After several days of discussion about a baby that Texas lawyer Jerri Ward asked Wesley Smith to blog about on Secondhand Smoke, I have been asked “How can you be a doctor and not know this about what passes for ethics nowadays?”
Because I have a different understanding “about what passes for ethics nowadays.”
I do not agree that euthanasia is practiced in Texas medicine or that utilitarian arguments prevail in medical ethics, especially in Texas. I am a pro-life family doctor who has been studying and practicing medicine, and now, bioethics in Texas. My activism and biggest motivator has been focused on the manipulation and dehumanizing of humans at the beginning of life, because of the advocacy for abortion and destructive embryonic research. I am repeatedly reassured that our Texas physicians do not support euthanasia at the end of life by what I know of them and by what I witness at our medical association meetings and at the meetings where we have been debating the amendment of the Texas Advance Directive Act.
I know what is said in the literature, in the media, in the blogs, and what is said between doctors. I’ve experienced being the patient, the daughter, wife and mother of a patient, and the doctor in some tough ethical situations.
The elite “ethicists” across the world voice and publish all sorts of utilitarian ideas, including the feminist bioethicists at the American Society of Bioethics and Humanities who discounted conscience as a legitimate guide for physician’s actions. I oppose this sort of “ethics” every chance I get.
However, the doctors in Texas do not advocate or encourage such drivel. The very rare doc who is unwise enough to voice the opinion that some lives are not worth living is immediately countered and out-numbered and out-reasoned by his or her professional and compassionate colleagues.
In contrast to my own experiences and education, in the one-sided reports on the blogs and in the media, I hear a story that never quite fits what I know about medical facts, much less about the way I see practical clinical ethics being practiced and taught in Texas. Unlike the other posters at Secondhand Smoke, it is not at all “obvious” to me what happened in this case.

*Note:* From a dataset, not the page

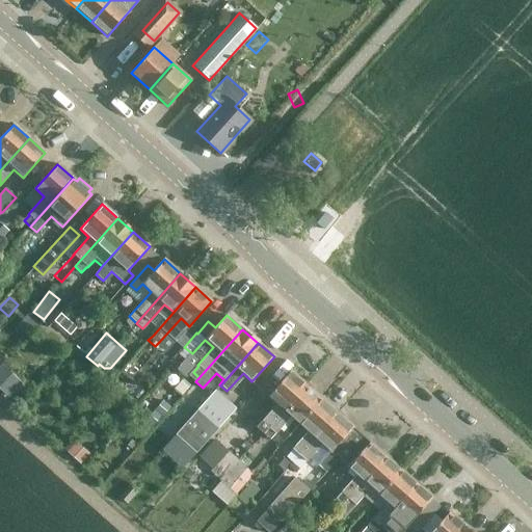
[(0,387),(5,393),(19,379),(3,363),(0,366),(0,387)]
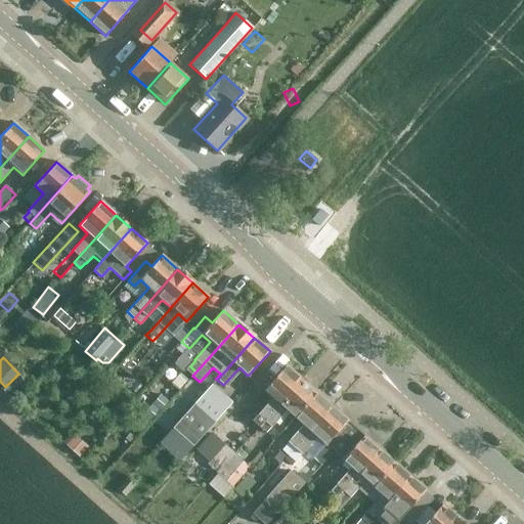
[(253,422),(259,427),(301,380),(286,365),(264,390),(272,398),(257,416),(258,416),(253,422)]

Concerning the bit we know about the case in question, it’s not at all “obvious” to me that any pediatrician would have argued to an ethics committee that there are not enough resources to go around or that a child would be better off dead than to have a safe tracheostomy and feeding tube placement in order to continue the current level of technology and in anticipation of transfer to the proper step down care.
On the other hand, if, as I suspected, there had been concerns about imminent death or about a crisis due to the mitochondrial defect flaring after stress of surgery, then it would have been appropriate to object to treatment that could hasten death while causing pain and (surgically) separating the child from her/his mother.
I spent several hours over the last two days watching and listening to the hearings last August 9 on the TADA. I couldn’t attend them because my mother was in the hospital – she died August 14. I was reassured by the testimony of the doctors and hospital representatives.
As I said, part of what the lawyer who reported this case experiences is most likely (“obviously”) the result of her previously publicized comments in the media that doctors and hospitals kill patients and bury their mistakes.